Generative Diffusion Modeling: A Practical Handbook
Zihan Ding, Chi Jin
TL;DR
This handbook provides a practical, notation-aligned synthesis of diffusion-model families, unifying diffusion probabilistic models, score-based denoising, consistency models, rectified flow, and TrigFlow under a common framework. It emphasizes bridging the paper-to-code gap through standardized formulations, training objectives, and inference procedures, while outlining post-training techniques such as distillation and reward-based fine-tuning. The work clarifies relationships among methods via unified formulations, velocity mappings, and parameterization dualities, enabling robust implementations and fair comparisons.
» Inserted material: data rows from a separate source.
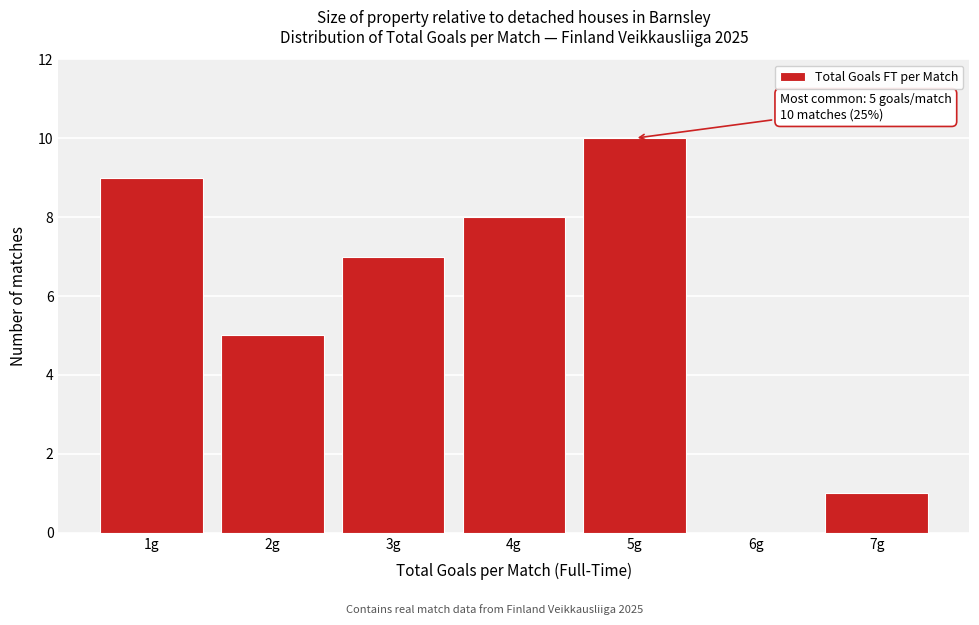

Which range on the x-axis has the tallest bar?

4.5 to 5.5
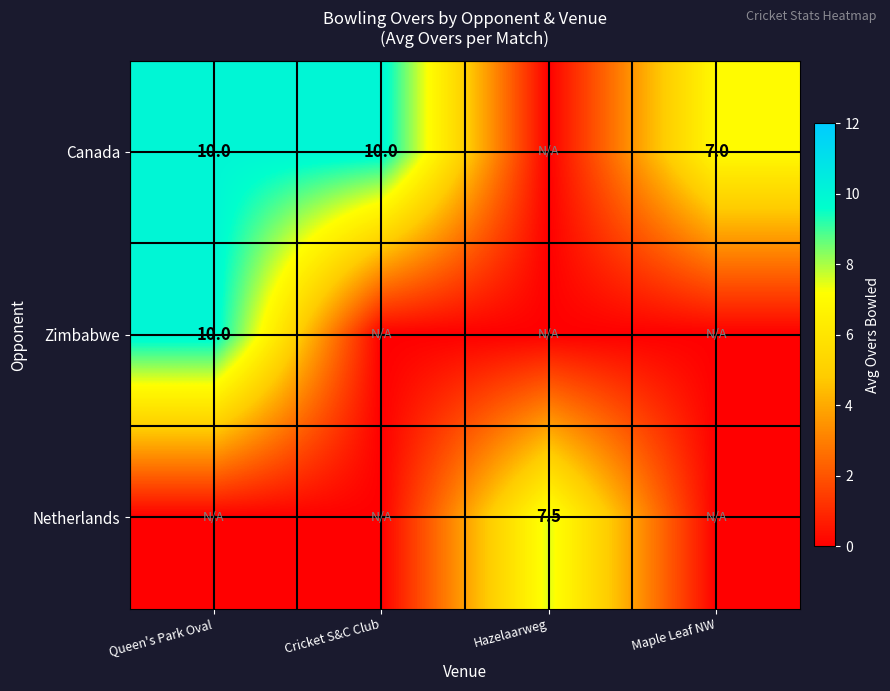

At which category is the sum across all series the highest?

Queen's Park Oval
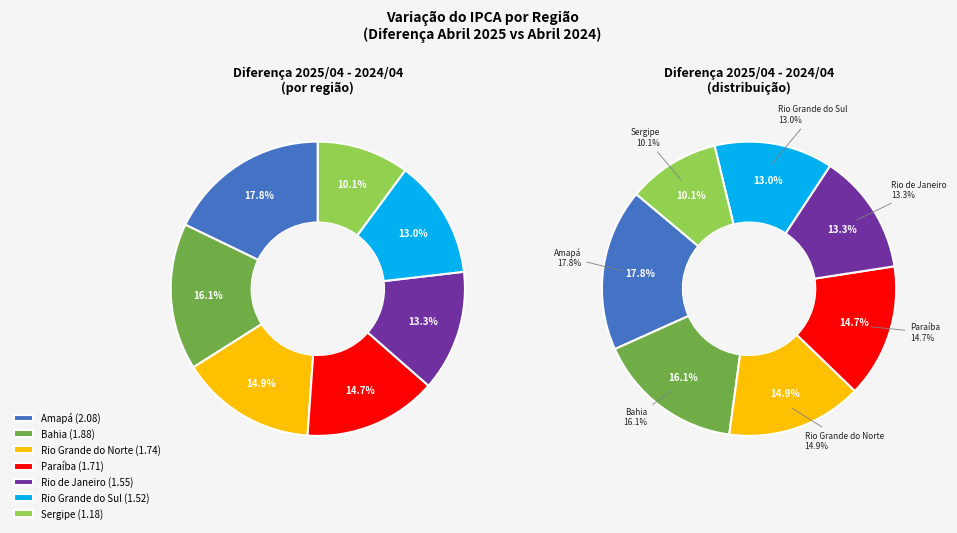

Rank the categories by values_left value from highest to lowest.

Amapá, Bahia, Rio Grande do Norte, Paraíba, Rio de Janeiro, Rio Grande do Sul, Sergipe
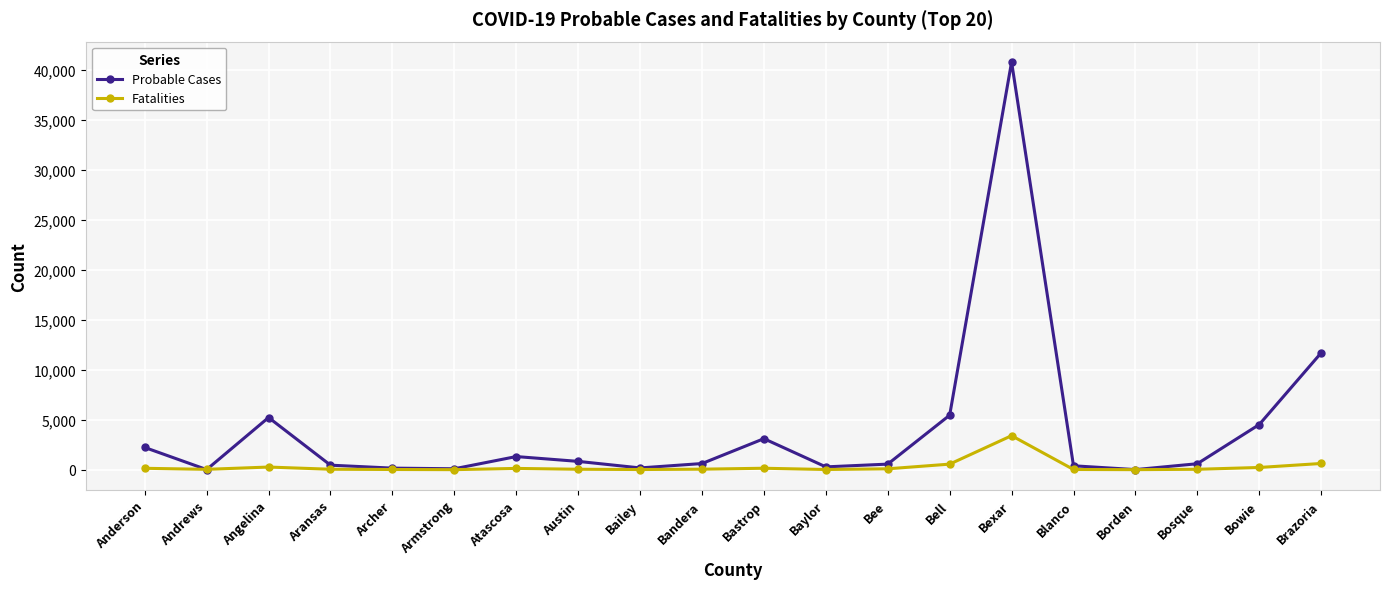

At which category is the sum across all series the highest?

Bexar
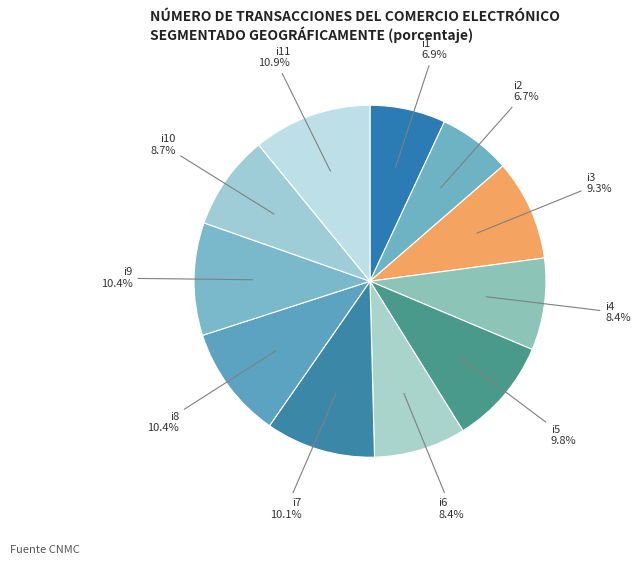

Between i2 and i9, which is larger?

i9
By focusing on pre-training, distillation, and task-specific fine-tuning, the handbook offers actionable guidance for building scalable, high-quality generative models across images, audio, video, and 3D content.
Abstract
This handbook offers a unified perspective on diffusion models, encompassing diffusion probabilistic models, score-based generative models, consistency models, rectified flow, and related methods. By standardizing notations and aligning them with code implementations, it aims to bridge the "paper-to-code" gap and facilitate robust implementations and fair comparisons. The content encompasses the fundamentals of diffusion models, the pre-training process, and various post-training methods. Post-training techniques include model distillation and reward-based fine-tuning. Designed as a practical guide, it emphasizes clarity and usability over theoretical depth, focusing on widely adopted approaches in generative modeling with diffusion models.